Rule (R1): plan by distribution, not average — assume ~15–20% chance any given valuable page is NEVER indexed; assume reaching top 10 within year 1 is <10% per page

Rule

Rule: Plan SEO timelines using a distribution, not an average:

Why: The published averages (Ahrefs 1.74%, Semrush 4.2% holding top-10 a year) are distribution figures with fat failure tails. Treating the median as the expectation is what generates "we've been live 6 months, why aren't we ranking" panic-meetings. The honest stance is that most pages don't hit the top 10, and that's a property of the search landscape, not of the work.

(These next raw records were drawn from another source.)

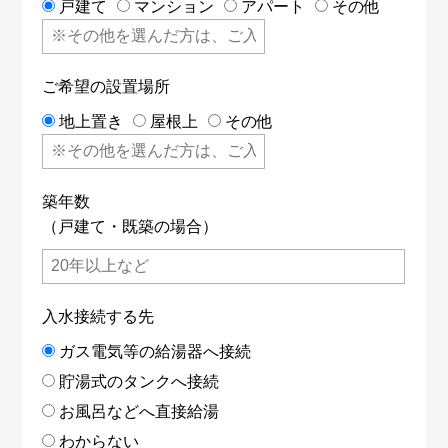
戸建て
マンション
アパート
その他
ご希望の設置場所
地上置き
屋根上
その他
築年数
（戸建て・既築の場合）
入水接続する先
ガス電気等の給湯器へ接続
貯湯式のタンクへ接続
お風呂などへ直接給湯
わからない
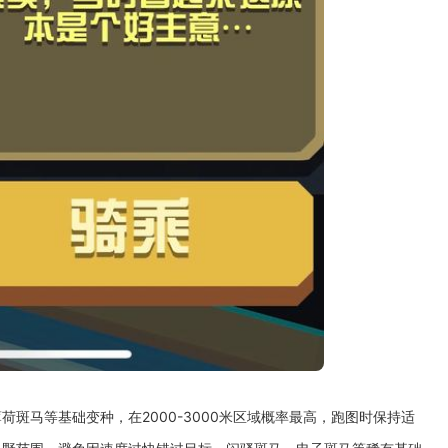
斑马等基础变种，在2000-3000米区域概率最高，跑图时保持适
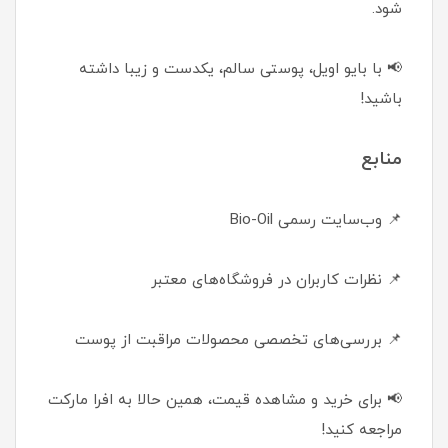
شود.
📢 با بایو اویل، پوستی سالم، یکدست و زیبا داشته
باشید!
منابع
📌 وب‌سایت رسمی Bio-Oil
📌 نظرات کاربران در فروشگاه‌های معتبر
📌 بررسی‌های تخصصی محصولات مراقبت از پوست
📢 برای خرید و مشاهده قیمت، همین حالا به افرا مارکت
مراجعه کنید!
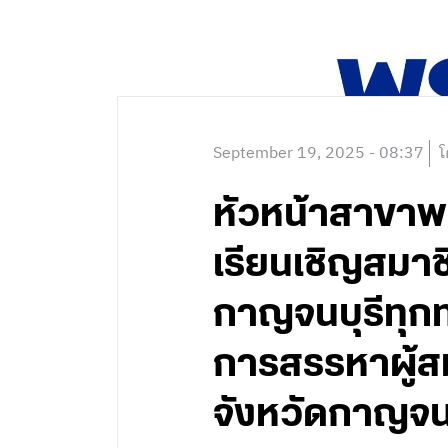
September 19, 2025 - 08:37
โ
หัวหน้าสาขาพร
เรียนเชิญสมาชิ
กาญจนบุรีทุกท
การสรรหาผู้สม
จังหวัดกาญจนบุ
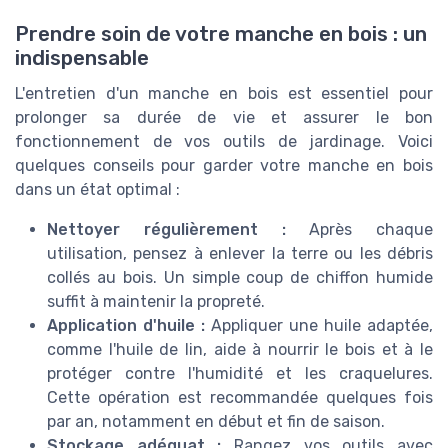
Prendre soin de votre manche en bois : un
indispensable
L'entretien d'un manche en bois est essentiel pour
prolonger sa durée de vie et assurer le bon
fonctionnement de vos outils de jardinage. Voici
quelques conseils pour garder votre manche en bois
dans un état optimal :
Nettoyer régulièrement :
Après chaque
utilisation, pensez à enlever la terre ou les débris
collés au bois. Un simple coup de chiffon humide
suffit à maintenir la propreté.
Application d'huile :
Appliquer une huile adaptée,
comme l'huile de lin, aide à nourrir le bois et à le
protéger contre l'humidité et les craquelures.
Cette opération est recommandée quelques fois
par an, notamment en début et fin de saison.
Stockage adéquat :
Rangez vos outils avec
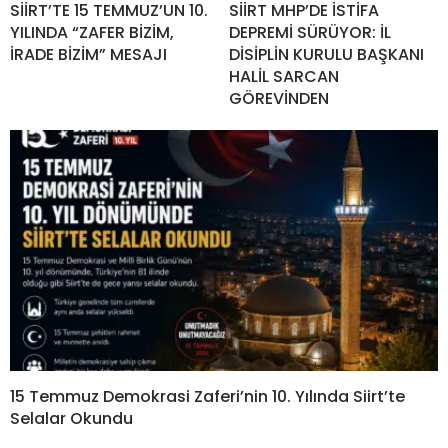
SİİRT’TE 15 TEMMUZ’UN 10.
SİİRT MHP’DE İSTİFA
YILINDA “ZAFER BİZİM,
DEPREMİ SÜRÜYOR: İL
İRADE BİZİM” MESAJI
DİSİPLİN KURULU BAŞKANI
HALİL SARCAN
GÖREVİNDEN
15 Temmuz Demokrasi Zaferi’nin 10. Yılında Siirt’te
Selalar Okundu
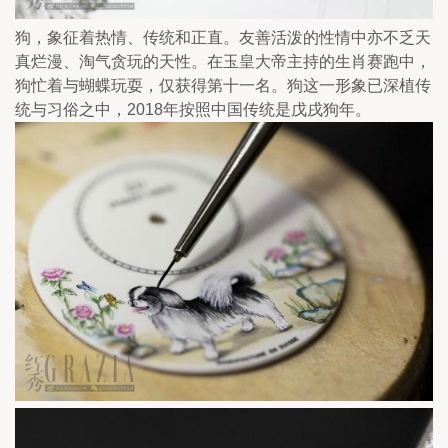
狗，象征着热情、传统和正直。友善活泼的性情中亦不乏天
真烂漫、淘气贪玩的天性。在玉皇大帝主持的生肖赛跑中，
狗忙着与蝴蝶玩耍，仅获得第十一名。狗这一形象已深植传
统与习俗之中，2018年按照中国传统是戊戌狗年。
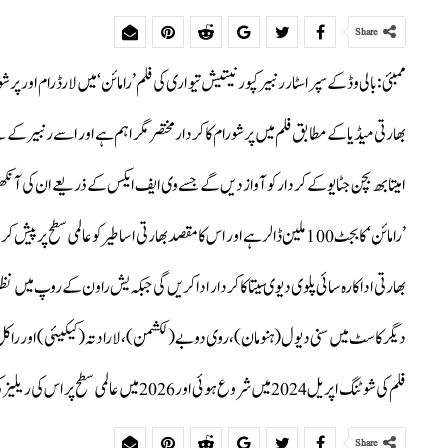
Share
ممبئی: بالی وڈ کے سپر اسٹار رنبیر کپور نیتیش تیواری کی فلم ’رامائن‘ میں لارڈ رام اور 
بھارتی میڈیا کے مطابق فلم میں پرشورام کا کردار مختصر مگر اہم ہے اور اسے رنبیر کے
امیتابھ بچن جٹایو کے کردار کو آواز دیں گے جسے وی ایف ایکس کے ذریعے ان کی آنکھو
’رامائن‘ کا بجٹ 100 ملین ڈالر ہے اور اس کا مقصد بھارتی اساطیر کو عالمی سطح پر پیش کرنا ہے، فلم کی تیاری میں عالمی معیار کی وی ایف ایکس ٹیم شامل ہے، اور اسے دو حصوں میں بنایا جا رہا ہے۔
بھارتی اداکارہ سائی پلوی دیوی سیتا کا کردار ادا کریں گی جبکہ یش راون کے روپ میں 
دیگر کاسٹ میں سنی دیول(ہنومان)، روی دوبے(لکشمن)، لارا دتہ(کیکیئی) اور راک
فلم کی شوٹنگ اپریل 2024 میں شروع ہوئی اور 2026 میں عالمی سطح پر اس کی ریلیز کی توقع ہے۔
Share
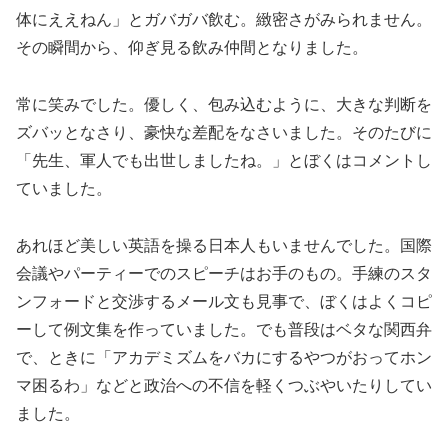
体にええねん」とガバガバ飲む。緻密さがみられません。
その瞬間から、仰ぎ見る飲み仲間となりました。
常に笑みでした。優しく、包み込むように、大きな判断を
ズバッとなさり、豪快な差配をなさいました。そのたびに
「先生、軍人でも出世しましたね。」とぼくはコメントし
ていました。
あれほど美しい英語を操る日本人もいませんでした。国際
会議やパーティーでのスピーチはお手のもの。手練のスタ
ンフォードと交渉するメール文も見事で、ぼくはよくコピ
ーして例文集を作っていました。でも普段はベタな関西弁
で、ときに「アカデミズムをバカにするやつがおってホン
マ困るわ」などと政治への不信を軽くつぶやいたりしてい
ました。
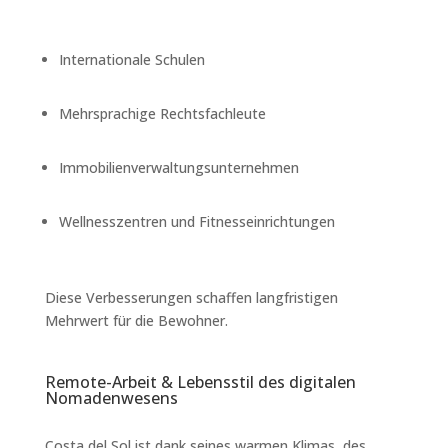
Internationale Schulen
Mehrsprachige Rechtsfachleute
Immobilienverwaltungsunternehmen
Wellnesszentren und Fitnesseinrichtungen
Diese Verbesserungen schaffen langfristigen
Mehrwert für die Bewohner.
Remote-Arbeit & Lebensstil des digitalen
Nomadenwesens
Costa del Sol ist dank seines warmen Klimas, des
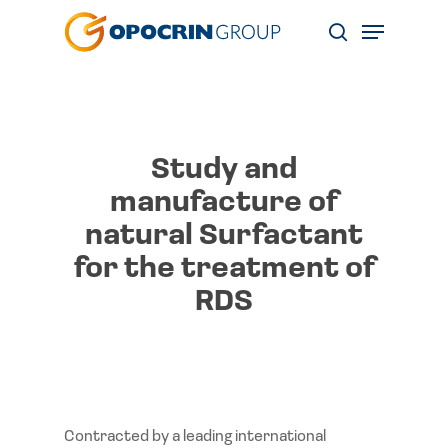
Skip
Menu
to
search
main
content
Study and
manufacture of
natural Surfactant
for the treatment of
RDS
Contracted by a leading international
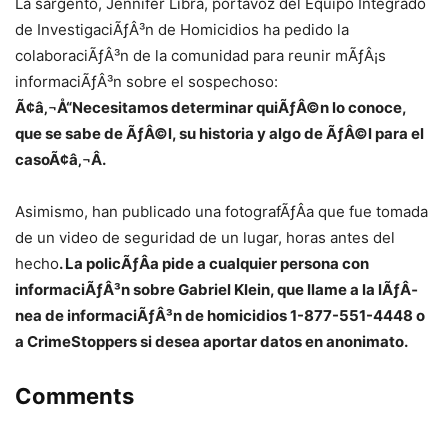
La sargento, Jennifer Libra, portavoz del Equipo Integrado
de InvestigaciÃƒÂ³n de Homicidios ha pedido la
colaboraciÃƒÂ³n de la comunidad para reunir mÃƒÂ¡s
informaciÃƒÂ³n sobre el sospechoso:
Ã¢â‚¬Å“Necesitamos determinar quiÃƒÂ©n lo conoce,
que se sabe de ÃƒÂ©l, su historia y algo de ÃƒÂ©l para el
casoÃ¢â‚¬Â.
Asimismo, han publicado una fotografÃƒÂ­a que fue tomada
de un video de seguridad de un lugar, horas antes del
hecho
. La policÃƒÂ­a pide a cualquier persona con
informaciÃƒÂ³n sobre Gabriel Klein, que llame a la lÃƒÂ­
nea de informaciÃƒÂ³n de homicidios 1-877-551-4448 o
a CrimeStoppers si desea aportar datos en anonimato.
Comments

How to apply: When proposing/scoping SEO work, lead with the failure tail and the distribution. Frame milestones as "% of intentional pages indexed" (target 85–90%+ — see Rule (R2): monitor index-coverage threshold at 85–90% — if it drops below, investigate quality/duplication BEFORE technical SEO; the Indexing Insight 88%-quality-driven finding makes this the right ordering), not "we'll be ranked #1 by month 6." Tie any "time-to-rank" estimate to Mueller's "couple of months to half a year+" anchor (Trust accrual on a new site — Mueller: site-wide quality assessment "can easily take… a couple of months, a half a year, sometimes even longer than a half a year, for us to recognize significant changes in the site's overall quality") plus an explicit "no guarantee" caveat. Cross-link: Rule: do not give clients precise "time to rank" numbers — there are none Google has confirmed; use Mueller's "couple of months to half a year+" as the only defensible anchor.